Belmont Greenlee
Farley, a pioneering brain researcher and computer scientist who
helped develop the world’s first fully-transistorized computer
and, with his colleague, W.A. Clark, created the first computer
simulation of a neural network, died on February 28, at
Cathedral Village, a retirement home in Philadelphia, P.A. He
was 87.
His wife, Elizabeth
B. Farley, confirmed his death, due to complications from
Alzheimer’s.
Starting in 1954 at
M.I.T.’s Lincoln Laboratory, Dr. Farley and Dr. Clark conducted
research on neural networks using mathematical models developed
by Alan Turing. According to the Encyclopaedia Britannica,
“They succeeded in running the first artificial neural
network—albeit limited by computer memory to no more than 128
neurons. They were able to train their networks to recognize
simple patterns. In addition, they discovered that the random
destruction of 10 percent of the neurons did not affect the
network's performance—a feature that is reminiscent of the
brain's ability to tolerate limited damage.”
Dr. Farley was born
on December 29, 1920 in Cape Girardeau, M.O. His father, Dr.
Belmont M. Farley, a schoolteacher and principal, later worked
as the director of public relations for the National Education
Association in Washington, D.C. His mother, Hazel R. Greenlee,
was a schoolteacher.
Dr. Farley entered
the University of Maryland at the age of 16 and obtained his
B.A. in mathematics in 1941. His subsequent doctoral studies in
mathematics at M.I.T. were interrupted by World War II. He then
joined a team at M.I.T.’s Radiation Laboratory that developed an
improved version of radar to detect objects at lower altitudes
than previously possible. In 1943, the team flew to England to
field-test this improved radar and assist the R.A.F. in its
battle against the Luftwaffe. He vividly remembered watching
the clustered blips on radar oscilloscopes as German planes
swooped across the English Channel.
He fondly recalled the lighter side of
wartime England, too. He and colleagues would sometimes scour
the English countryside for fresh, black market eggs when they
grew sick of powdered eggs and spam. Sometimes, the English
tired of their American allies. Dr. Farley would laugh as he
told of hearing British colleagues complain, “You Americans are
oversexed, overpaid and over here!”
After the war, at
the suggestion of Ernest C. Pollard, a biophysics pioneer, Dr.
Farley switched to physics and obtained his Ph.D. at Yale
University in 1948. He started his professional career at Bell
Telephone Laboratories from 1948 to 1952 where he joined the
research team headed by Dr. William Shockley that developed the
transistor.
Returning to M.I.T.
in 1953, Dr. Farley worked with a group that developed a
magnetic core memory for the first fully transistorized
computer, known as the Whirlwind Project. Components of this
computer are now exhibited at the Smithsonian and the Digital
Computer Museum in Marlboro, M.A. His groundbreaking work with
Dr. Clark on neural networks then followed. Additional
research, in conjunction with several colleagues, led to
computer techniques for the study of electroencephalograms
published in 1962.
In 1964, Farley
joined the University of Pennsylvania as Associate Professor of
Biophysics and published additional research on neural networks,
the electrophysiology of seizures, and computer simulations of
neural network behavior.
“The brain is an analog device, not a
digital one,” he frequently contended. “Neurons create
‘meaning’ by their frequency of firing,” he argued, “and by
their patterns of connecting to other neurons in networks, and
the intensity of their electrical activity and connectivity.

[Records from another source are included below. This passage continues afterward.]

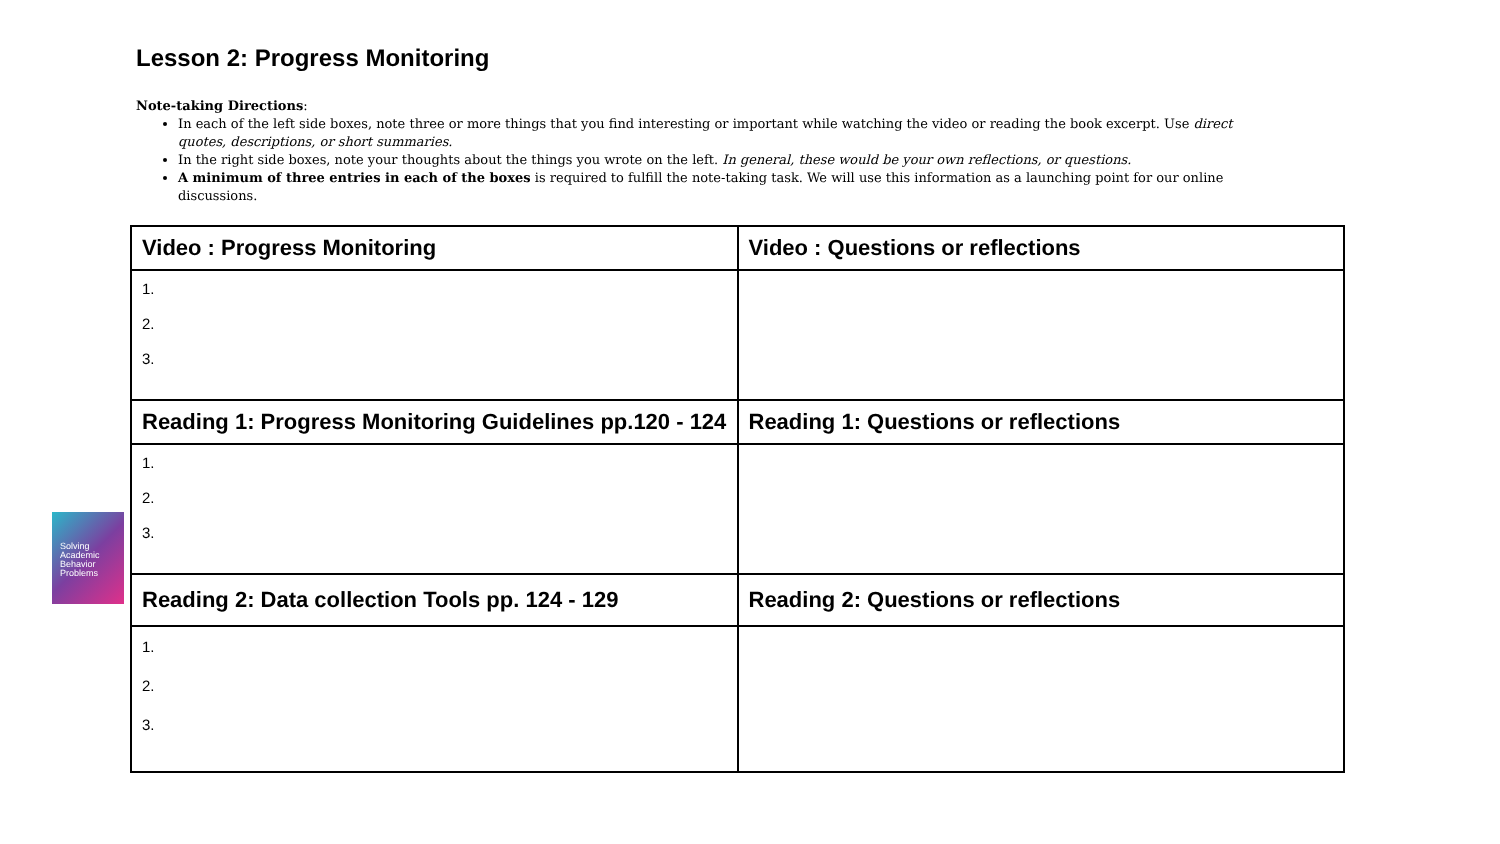Lesson 2: Progress Monitoring
Note-taking Directions:
In each of the left side boxes, note three or more things that you find interesting or important while watching the video or reading the book excerpt. Use direct quotes, descriptions, or short summaries.
In the right side boxes, note your thoughts about the things you wrote on the left. In general, these would be your own reflections, or questions.
A minimum of three entries in each of the boxes is required to fulfill the note-taking task. We will use this information as a launching point for our online discussions.
Solving
Academic
Behavior
Problems
| Video : Progress Monitoring | Video : Questions or reflections |
| --- | --- |
| 1. 2. 3. | |
| Reading 1: Progress Monitoring Guidelines pp.120 - 124 | Reading 1: Questions or reflections |
| 1. 2. 3. | |
| Reading 2: Data collection Tools pp. 124 - 129 | Reading 2: Questions or reflections |
| 1. 2. 3. | |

Computers, on the other hand, encode meaning by an on/off
semantic system. Their smallest units of significance are
either 0 or 1,” he would explain. “This is a binary or digital
system, very unlike the brain.”
In 1969, Dr. Farley
became the second member of Temple University’s new Department
of Computer and Information Science. He retired in 1986.
During his career,
Dr. Farley joined numerous professional organizations, including
the American Mathematical Society, the New York Academy of
Sciences, the American Physiological Society, and the
Biophysical Society, of which he was a charter member. He
was also a member of the National Institutes of Health’s ad-hoc
study section on biomedical engineering.
In addition to his
wife of 55 years, Elizabeth of Philadelphia, P.A., Dr. Farley is
survived by his son Martin of Lumberton, N.C.; his son Malcolm
of Brooklyn, N.Y.; his sister Frances Dennis of Selbyville, D.E.
and his brother Thomas of Carlsbad, C.A., near San Diego. His
eldest son Jefferson died before him.